Yıldırım, 14 Mayıs'ta yapılacak seçimlerle ilgili de "Seçim inşallah Türkiye'yi demokraside, hukuk düzeninde, kalkınma ve refahta daha ileri götürecek sonuçlar sağlar" temennisinde bulundu. Yıldırım konuşmasının ardından cebindeki Türk Bayrağını çıkarıp açarak İstiklal Marşı'nın ilk kıtasını okudu.

KILIÇDAROĞLU: TBMM, MİLLETİN BAŞVURACAĞI EN YÜCE MAKAM

CHP Genel Başkanı Kemal Kılıçdaroğlu da Mustafa Kemal Atatürk'ün 22 Nisan 1920'de 'Dakika geciktirilmeyecektir' uyarısıyla bir bildiri yayımladığını hatırlatarak, "Telgraf aracılığıyla muhataplarına ulaştırılan bildiride şu satırlar yer almaktadır; 'Allah'ın izniyle Nisan'ın 23'üncü Cuma günü Büyük Millet Meclisi açılarak çalışmaya başlayacağından, o günden sonra bütün sivil ve askeri makamların ve bütün ulusun başvuracağı en yüce makam, adı geçen Meclis olacaktır.
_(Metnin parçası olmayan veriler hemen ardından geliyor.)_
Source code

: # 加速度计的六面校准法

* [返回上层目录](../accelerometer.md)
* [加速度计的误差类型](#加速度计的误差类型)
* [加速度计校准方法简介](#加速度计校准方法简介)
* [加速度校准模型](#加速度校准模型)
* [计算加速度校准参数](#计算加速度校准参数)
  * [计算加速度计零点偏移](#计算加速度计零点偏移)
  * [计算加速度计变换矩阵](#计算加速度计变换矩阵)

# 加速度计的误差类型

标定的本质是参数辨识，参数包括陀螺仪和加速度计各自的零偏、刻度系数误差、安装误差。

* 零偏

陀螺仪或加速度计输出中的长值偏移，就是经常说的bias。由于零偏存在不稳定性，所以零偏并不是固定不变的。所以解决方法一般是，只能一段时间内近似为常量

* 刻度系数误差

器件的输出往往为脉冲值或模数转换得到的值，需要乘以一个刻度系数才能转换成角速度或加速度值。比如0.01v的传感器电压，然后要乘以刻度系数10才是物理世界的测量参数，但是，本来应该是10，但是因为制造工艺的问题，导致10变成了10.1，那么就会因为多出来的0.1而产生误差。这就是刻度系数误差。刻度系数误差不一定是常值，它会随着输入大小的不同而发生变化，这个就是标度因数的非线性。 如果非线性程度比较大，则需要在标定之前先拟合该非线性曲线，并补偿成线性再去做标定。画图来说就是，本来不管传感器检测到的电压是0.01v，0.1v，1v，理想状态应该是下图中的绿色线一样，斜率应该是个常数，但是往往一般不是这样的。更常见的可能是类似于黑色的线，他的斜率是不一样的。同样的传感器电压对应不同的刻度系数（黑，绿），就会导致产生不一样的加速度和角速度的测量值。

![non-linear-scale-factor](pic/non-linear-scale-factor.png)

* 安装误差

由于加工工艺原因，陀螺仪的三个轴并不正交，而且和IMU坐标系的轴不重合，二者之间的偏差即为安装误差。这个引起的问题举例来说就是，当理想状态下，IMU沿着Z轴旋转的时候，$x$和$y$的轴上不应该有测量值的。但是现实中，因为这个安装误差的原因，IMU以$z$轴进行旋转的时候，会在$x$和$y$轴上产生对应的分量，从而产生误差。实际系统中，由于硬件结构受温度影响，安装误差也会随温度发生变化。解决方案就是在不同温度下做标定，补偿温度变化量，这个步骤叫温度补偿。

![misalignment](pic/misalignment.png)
Bilgilerinize sunulur. Heyeti Temsiliye adına, Mustafa Kemal.' Mustafa Kemal Atatürk'ün gönderdiği telgrafta da göreceğiniz üzere Türkiye Büyük Millet Meclisi, 103 yıl önce askeri ve sivil makamların ve çok daha önemlisi tüm milletinin başvuracağı en yüce makam olarak çalışmalara başlamıştır. Değerli milletvekilleri, Atatürk ve arkadaşları, 'Milli mücadelemizin başarıya ulaşmasının yegane koşulunun milli bir meclisin ivedilikle çalışmalarına başlaması olduğuna' inanmışlardı. Çünkü biliyorlardı ki; hakimiyetini kayıtsız şartsız eline almış bir milletin iradesi karşısında hiçbir güç, hiçbir düşman duramazdı. Bu iradeyi temsil edecek makam da elbette Türkiye Büyük Millet Meclisi'ydi" dedi.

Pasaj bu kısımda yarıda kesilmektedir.